Task directions ▸ Repeat only the lines below from the one containing "Иеромонаха Григория (Матрусова)" through the one containing "если мы знаем", inclusive, exactly as written.

Data records ▸
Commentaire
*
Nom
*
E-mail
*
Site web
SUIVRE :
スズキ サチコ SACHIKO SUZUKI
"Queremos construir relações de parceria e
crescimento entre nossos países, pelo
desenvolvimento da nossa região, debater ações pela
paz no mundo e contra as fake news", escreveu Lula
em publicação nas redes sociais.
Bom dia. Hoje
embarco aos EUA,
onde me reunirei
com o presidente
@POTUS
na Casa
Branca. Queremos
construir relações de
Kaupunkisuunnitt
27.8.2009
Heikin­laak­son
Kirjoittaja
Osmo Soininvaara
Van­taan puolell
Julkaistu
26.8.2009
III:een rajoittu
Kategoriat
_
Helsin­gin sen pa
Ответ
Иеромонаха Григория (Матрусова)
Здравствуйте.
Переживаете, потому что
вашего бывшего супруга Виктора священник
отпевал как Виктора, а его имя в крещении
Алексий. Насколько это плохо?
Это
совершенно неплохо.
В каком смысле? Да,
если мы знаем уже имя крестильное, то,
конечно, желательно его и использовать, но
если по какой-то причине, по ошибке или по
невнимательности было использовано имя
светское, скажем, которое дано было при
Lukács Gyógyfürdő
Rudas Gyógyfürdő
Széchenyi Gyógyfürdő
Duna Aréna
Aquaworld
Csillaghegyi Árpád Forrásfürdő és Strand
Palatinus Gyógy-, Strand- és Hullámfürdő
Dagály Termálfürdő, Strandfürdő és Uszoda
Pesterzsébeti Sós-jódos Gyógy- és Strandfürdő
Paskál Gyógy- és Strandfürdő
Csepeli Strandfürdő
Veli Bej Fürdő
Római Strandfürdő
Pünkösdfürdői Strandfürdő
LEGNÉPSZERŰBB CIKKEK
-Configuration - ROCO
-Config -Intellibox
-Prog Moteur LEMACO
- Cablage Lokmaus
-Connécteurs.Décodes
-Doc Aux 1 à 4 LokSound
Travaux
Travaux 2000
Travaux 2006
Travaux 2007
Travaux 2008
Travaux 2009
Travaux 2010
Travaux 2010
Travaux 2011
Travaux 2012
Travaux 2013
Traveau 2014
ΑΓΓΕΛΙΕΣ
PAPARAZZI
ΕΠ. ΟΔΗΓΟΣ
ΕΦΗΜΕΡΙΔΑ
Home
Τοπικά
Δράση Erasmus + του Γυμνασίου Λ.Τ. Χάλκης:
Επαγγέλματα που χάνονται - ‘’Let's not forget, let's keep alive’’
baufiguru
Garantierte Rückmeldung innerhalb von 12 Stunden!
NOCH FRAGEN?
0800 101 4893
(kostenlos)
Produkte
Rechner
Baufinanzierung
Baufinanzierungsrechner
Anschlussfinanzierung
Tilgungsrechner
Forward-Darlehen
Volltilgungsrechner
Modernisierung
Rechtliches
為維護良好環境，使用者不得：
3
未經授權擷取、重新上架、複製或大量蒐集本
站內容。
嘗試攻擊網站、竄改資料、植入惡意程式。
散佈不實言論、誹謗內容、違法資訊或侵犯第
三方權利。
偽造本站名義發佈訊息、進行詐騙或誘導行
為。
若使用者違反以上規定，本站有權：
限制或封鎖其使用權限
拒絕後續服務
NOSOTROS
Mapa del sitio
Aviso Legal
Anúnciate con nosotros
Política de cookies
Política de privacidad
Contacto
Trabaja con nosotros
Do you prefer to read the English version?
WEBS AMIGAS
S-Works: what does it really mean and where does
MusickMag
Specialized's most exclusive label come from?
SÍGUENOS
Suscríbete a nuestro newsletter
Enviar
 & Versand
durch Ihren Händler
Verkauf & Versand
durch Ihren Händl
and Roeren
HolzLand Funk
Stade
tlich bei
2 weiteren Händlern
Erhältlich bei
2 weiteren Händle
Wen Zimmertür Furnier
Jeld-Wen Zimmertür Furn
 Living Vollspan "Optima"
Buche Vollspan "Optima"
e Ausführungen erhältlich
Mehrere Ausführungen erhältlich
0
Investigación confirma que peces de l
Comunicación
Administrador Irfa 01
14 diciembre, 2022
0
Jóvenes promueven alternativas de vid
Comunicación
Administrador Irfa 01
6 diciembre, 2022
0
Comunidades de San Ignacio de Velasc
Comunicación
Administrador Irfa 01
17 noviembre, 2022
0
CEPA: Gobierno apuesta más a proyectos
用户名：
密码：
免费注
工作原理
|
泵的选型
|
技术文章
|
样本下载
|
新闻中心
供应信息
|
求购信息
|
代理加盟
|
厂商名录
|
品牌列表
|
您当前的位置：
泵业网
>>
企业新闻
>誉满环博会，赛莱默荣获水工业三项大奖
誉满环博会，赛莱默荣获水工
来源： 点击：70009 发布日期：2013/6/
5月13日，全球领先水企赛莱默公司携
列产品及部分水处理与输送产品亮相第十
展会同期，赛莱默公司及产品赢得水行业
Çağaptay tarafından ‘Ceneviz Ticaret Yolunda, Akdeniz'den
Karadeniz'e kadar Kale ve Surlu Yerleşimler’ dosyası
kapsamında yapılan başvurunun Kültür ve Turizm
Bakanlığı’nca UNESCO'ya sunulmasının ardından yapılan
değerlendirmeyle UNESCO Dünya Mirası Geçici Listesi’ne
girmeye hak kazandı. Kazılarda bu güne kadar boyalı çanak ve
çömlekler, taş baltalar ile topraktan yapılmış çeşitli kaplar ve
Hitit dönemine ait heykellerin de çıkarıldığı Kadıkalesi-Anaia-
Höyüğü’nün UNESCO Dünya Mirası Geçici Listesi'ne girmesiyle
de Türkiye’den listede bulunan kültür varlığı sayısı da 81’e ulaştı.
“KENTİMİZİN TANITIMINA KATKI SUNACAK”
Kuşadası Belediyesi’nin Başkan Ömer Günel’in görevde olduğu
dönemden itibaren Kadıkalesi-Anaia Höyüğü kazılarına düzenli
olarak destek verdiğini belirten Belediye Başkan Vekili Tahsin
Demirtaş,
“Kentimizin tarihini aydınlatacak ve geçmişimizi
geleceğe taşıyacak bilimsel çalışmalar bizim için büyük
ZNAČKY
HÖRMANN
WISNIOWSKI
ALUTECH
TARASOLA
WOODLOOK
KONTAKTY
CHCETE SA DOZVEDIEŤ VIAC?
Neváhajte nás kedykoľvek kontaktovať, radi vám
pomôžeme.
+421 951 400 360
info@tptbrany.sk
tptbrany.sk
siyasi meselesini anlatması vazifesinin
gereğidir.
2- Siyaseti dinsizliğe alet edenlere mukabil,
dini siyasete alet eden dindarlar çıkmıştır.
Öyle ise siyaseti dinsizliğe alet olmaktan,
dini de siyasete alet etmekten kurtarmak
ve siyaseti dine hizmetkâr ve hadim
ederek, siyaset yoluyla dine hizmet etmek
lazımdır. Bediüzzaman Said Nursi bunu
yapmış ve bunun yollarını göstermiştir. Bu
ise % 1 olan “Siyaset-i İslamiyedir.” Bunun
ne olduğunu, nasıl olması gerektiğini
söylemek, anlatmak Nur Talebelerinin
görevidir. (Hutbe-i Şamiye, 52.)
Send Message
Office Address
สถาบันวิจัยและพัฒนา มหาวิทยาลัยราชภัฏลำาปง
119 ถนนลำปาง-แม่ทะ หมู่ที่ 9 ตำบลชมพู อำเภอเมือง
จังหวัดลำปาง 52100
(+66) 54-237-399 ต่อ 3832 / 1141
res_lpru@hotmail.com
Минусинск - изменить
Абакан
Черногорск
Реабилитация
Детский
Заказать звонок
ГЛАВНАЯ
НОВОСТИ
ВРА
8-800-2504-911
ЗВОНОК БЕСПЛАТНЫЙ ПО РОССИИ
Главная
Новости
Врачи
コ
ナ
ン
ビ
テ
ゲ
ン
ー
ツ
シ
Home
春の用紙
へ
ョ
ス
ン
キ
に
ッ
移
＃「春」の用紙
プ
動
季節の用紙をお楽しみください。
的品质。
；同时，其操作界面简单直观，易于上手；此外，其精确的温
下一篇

Response ▸
Иеромонаха Григория (Матрусова)
Здравствуйте.
Переживаете, потому что
вашего бывшего супруга Виктора священник
отпевал как Виктора, а его имя в крещении
Алексий. Насколько это плохо?
Это
совершенно неплохо.
В каком смысле? Да,
если мы знаем уже имя крестильное, то,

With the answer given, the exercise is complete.